Frage: Wo soll denn die Reise neben dem Hertha-Aufstieg hingehen?

Reese: Ich sehe eine große Zukunft für Linus. Ich bin der festen Überzeugung, dass wir diesen jungen Mann mal in der Champions League sehen werden, wenn er sich nicht selbst im Weg steht. Ich bin großer Fan von Linus als Spielertyp. Ein beinharter Verteidiger, immer an der Grenze, aber meist ohne Foul. Stark am Ball und in der Luft. Linus hat in meinen Augen das Zeug, Nationalspieler zu werden.

Frage: Treten Sie ihm also so lange in den Hintern, bis er Nationalspieler ist?

Reese: Auf jeden Fall, darauf kann er sich verlassen!

Frage: Was sagen Sie denn dazu, Herr Gechter?

Gechter: Ich habe auf jeden Fall das Ziel, deutscher Nationalspieler zu werden und für Deutschland zu spielen. Das ist für mich ein großer Ansporn gewesen, nach dem letzten Rückschlag wieder aufzustehen und weiterzumachen. Verletzungen können manchmal auch eine Hilfe sein. Es hat bei mir Klick gemacht, ich habe vieles umgestellt. Ich weiß, es geht nur mit harter Arbeit, mit Extraschichten. Gesund essen, früh schlafen gehen. Ich schaue mir viel von Fabi ab, der immer auf dem neuesten Stand ist: Sauerstoffkammer, Eistonne, Übungen mit einer modernen App (Cuju; d. Red.). Nach dieser Verletzung bin ich auch mental stärker denn je.

Frage: Felix Magath sagte 2024, dass er als Bundestrainer Fabian Reese sofort zur Nationalelf eingeladen hätte. Der aktuelle Bundestrainer Julian Nagelsmann sagte im Juli 2025 beim Trainer-Kongress in Leipzig: „Reese hat was Besonderes. Ich mache vor keiner Liga halt.“ Träumen Sie auch von der A-Elf, Herr Reese?
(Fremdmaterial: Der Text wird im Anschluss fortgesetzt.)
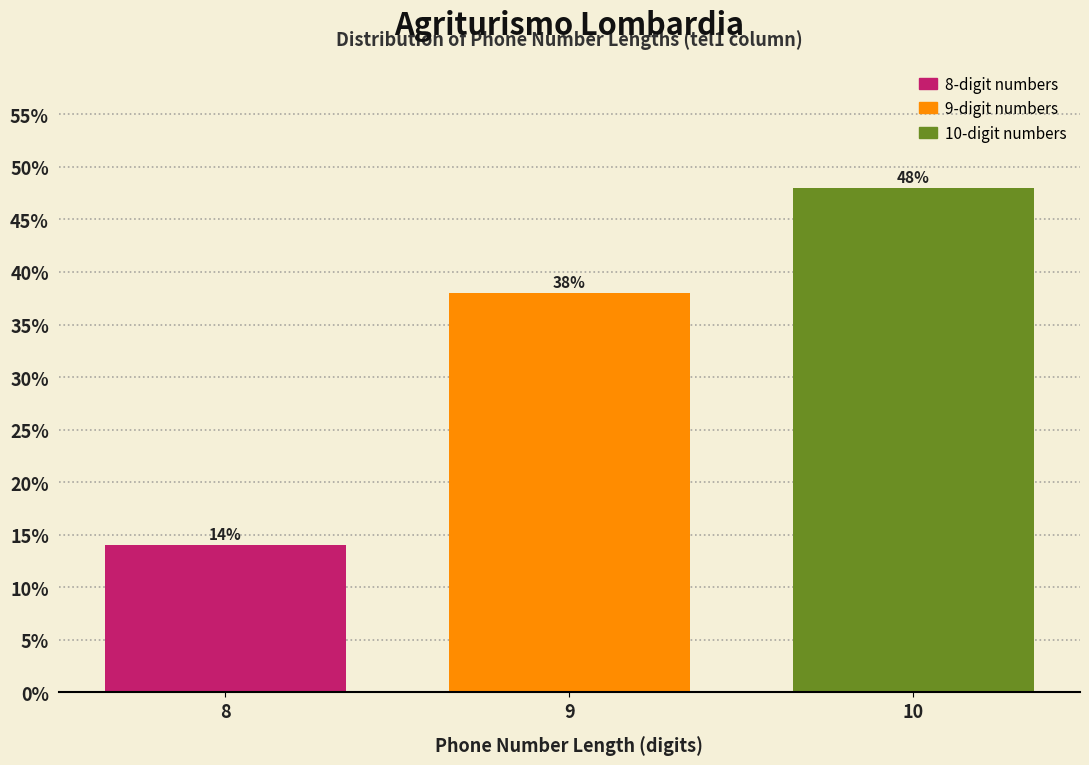

Reading left to right, transcribe all the data shown in this chart.

8=14.0	9=38.0	10=48.0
Reese: Zweitligaspieler sind in der Vergangenheit kaum bis gar nicht eingeladen worden. Das ist mir bewusst. Der Traum, den fast jeder kleine Junge hat, das Nationalmannschafts-Trikot mal zu tragen, ist natürlich da. Aber ich konzentriere mich da wenig auf diese Aussage, die vielleicht in irgendeinem Zusammenhang genannt worden ist. Ich bin fokussiert auf die Ziele, die ich jetzt in der nahen Zukunft mit Hertha habe, möchte da maximale Leistungen zeigen. So kann man Argumente sammeln, damit solche Gedankengänge überhaupt gehegt werden könnten.

Frage: Apropos Trainer: Wie groß ist Ihr Glaube, dass Hertha in der Ära unter Trainer Stefan Leitl in die Bundesliga aufsteigt?

Reese: Wenn ich sagen würde, wir glauben da nicht dran, würde das nicht unseren Ambitionen gerecht. Aber wir sollten jetzt nicht über Dinge reden, die noch ein Dreivierteljahr entfernt sind. Ich bin sehr dankbar, unter Stefan spielen zu dürfen. Er ist ein sehr, sehr guter Trainer, den ich sportlich und privat sehr schätze.

Gechter: Ein Top-Trainer, der es schafft, einerseits streng, aber trotzdem dein Freund zu sein, mit dem man immer reden kann.

Frage: Zum Beispiel über Ihre neue Vaterrolle in jungen Jahren?

Gechter: Ja, genau. Mein Sohn ist jetzt fünf Monate alt. Ich rede oft mit Stefan Leitl darüber. Er gibt mir Ratschläge, ist ja selbst auch Vater. Dafür bin ich sehr dankbar. Meine kleine Familie ist mein Leben. Ich bin Familienmensch. Ich will später eine große Familie haben. Ich habe schon immer gesagt: Wenn ich meine Frau (Ayleen, d. Red.) gefunden habe, dann möchte ich auch eine Familie gründen.

Frage: Auch eine Art Persönlichkeitsentwicklung.

Gechter: Ich mag es, diese Verantwortung zu tragen. Das macht Spaß. Ich merke, dass ich daran wachse. Ich bin sehr dankbar für die Geburt meines Sohnes.

Frage: Wann folgt im Hause Reese nach der Verlobung die Hochzeit?

Reese: Wir haben gesagt, wir sind eigentlich ganz glücklich, ein bisschen länger verlobt zu sein, aber ganz klares Ziel ist es natürlich, sich irgendwann das Ja-Wort zu geben. Ich bin sehr dankbar für meine Beziehung. Sie (Johanna Grünewald, d. Red.) ist mein Anker, die Stütze in meinem Leben. Ohne sie hätte ich den Weg in Berlin nicht gehen können.

Frage: Herr Gechter, Sie haben mit Hertha-Profi Marten Winkler das Unternehmen Karouge gegründet und das Parfüm „Red Desert“ auf den Markt gebracht. Ihr zweites Standbein?

Gechter: Ich würde eher sagen, meine zweite Leidenschaft. Wir beide mögen Parfüms, wollten etwas Eigenes entwickeln. Wir haben ein Jahr lang Tausende Proben hin- und hergeschickt bis zum perfekten Resultat.

Frage: Welcher Profi trägt es?

Reese: Ich trage es, weil es einfach gut riecht.

Das Interview wurde für das Sport-Kompetenzcenter (WELT, „Bild“, „Sport Bild“) erstellt und zuerst in der „Sport Bild“ veröffentlicht.